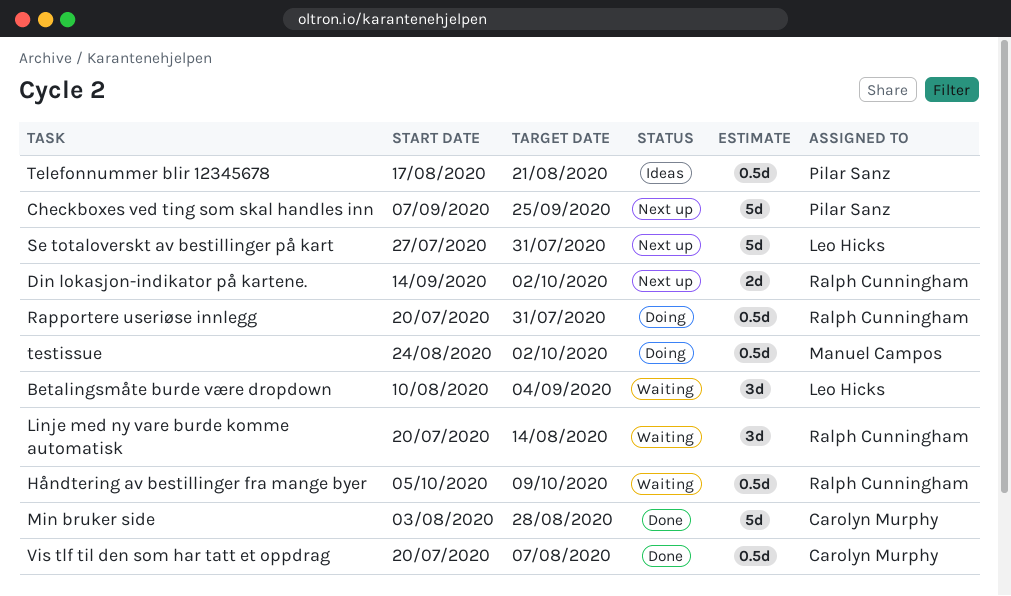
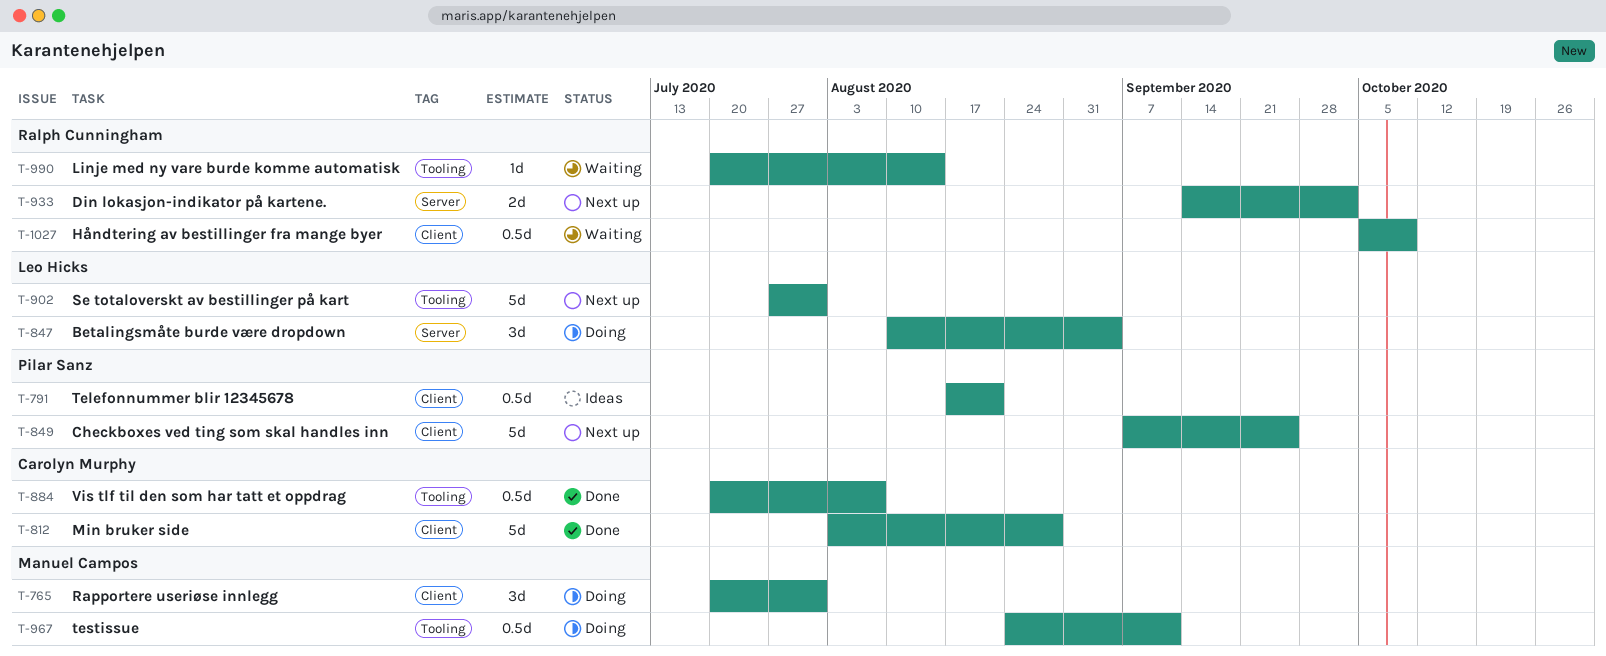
Betalingsmåte burde være dropdown, status: Waiting -> Doing
Linje med ny vare burde komme automatisk, estimate: 3d -> 1d
Rapportere useriøse innlegg, owner: Ralph Cunningham -> Manuel Campos
Rapportere useriøse innlegg, estimate: 0.5d -> 3d
testissue, due: Oct 2 -> Sep 11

• [What the task asks]:
Scan the records for the string "Rapportere". Copy each line in which it appears.

• [Expected answer]:
Rapportere useriøse innlegg, owner: Ralph Cunningham -> Manuel Campos
Rapportere useriøse innlegg, estimate: 0.5d -> 3d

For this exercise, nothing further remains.